JOSH HANSON


Josh Hanson is a graduate of the University of Montana Writing Program
and currently lives in Missoula, Montana with his wife and two daughters.
Recently, his manuscript was named first runner-up in the Anabiosis Press
Chapbook Contest
, and his work has also appeared, or is forthcoming, in
Diagram, 42Opus, Plainsongs, Stirring, Three Candles, Rock Salt Plum,
Ginbender, Megaera, and others.






Acknowledgements

This is the road north.
This is the hill, road-split,
Sloughing the steep grade down,
Laid fine upon the riverbottom.
This is the spirit money
Burning along the shoulder,
Yellow grass fingered up from gravel.
This is the traveling ache
Rising to the throat, the mist
Wetting the road with its noise,
Open as your mouth when first
I leaned in, breath smoking.
This is the smoke, the black-tar heart,
The root-crazed road, the way.






Mercies

Wet morning, light halved by damp,
I'm walking fifth, sheltered by storefronts,
Cheap side-tables, beds and brass lamps.
The Meter-maid, window shopping, or else
Stretching her white neck.
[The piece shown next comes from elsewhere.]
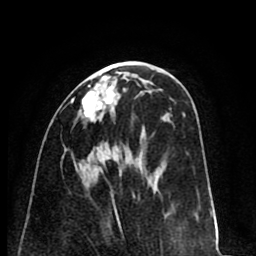
Breast MRI (dynamic contrast-enhanced), one axial slice. Position 35 of 80 along the scan axis. Cropped to one breast. Dynamic contrast-enhanced series, time point 2 of 8 at this slice position (early post-contrast). 1.5 T. TE 2.6 ms, TR 6.1 ms. 256 × 256 image matrix, field of view 160 × 160 mm. Female patient.
Structures marked on this image (semi-automatic segmentation, software-assisted and operator-edited):
- enhancing-tissue mask used for the functional tumour volume (all voxels passing the contrast-enhancement thresholds inside the analysis volume; usually the tumour): bounding box <71,75,115,121> (left, top, right, bottom; pixels)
On the steps
Of the post office, where I'm set, there:
They've thrown sand where someone was sick.






Sabine

I have danced the convict's slow
Dance through library stacks,
Knuckled the spines toward release,
Some volume of words pressed
Smooth against my shirt-front.
There is violence, yes, volume
Measured by displacement, words,
Which are empty, fill rapidly
The space between bodies, the I
And you ought be sexed enough
To people the poem, if only
With words, released into the new
World: fallen and founded now
In lines, not borders, delimiting
This space we've come to fill.






The Second Person

Cleft from my side and carved
Of bone, you're still my mouth talking.
We'll call it love, this transparency
Of narrative: say you ran from me,
Took halting waterfront roads, skirted
Fenced lots of dry things, entered
The rustyards and laid down there
Amongst the hulks of metal and clod:
Look up, and I'm there, caught
Waving from the barbed wire: a tongue
Of cloth, your tongue and my own,
Wagging out a story of flight
That is its own small confession.
Lie there a while, love, where the cricket
Flies: be still: the wind is a febrile wave,
And my limbs have gone light with running.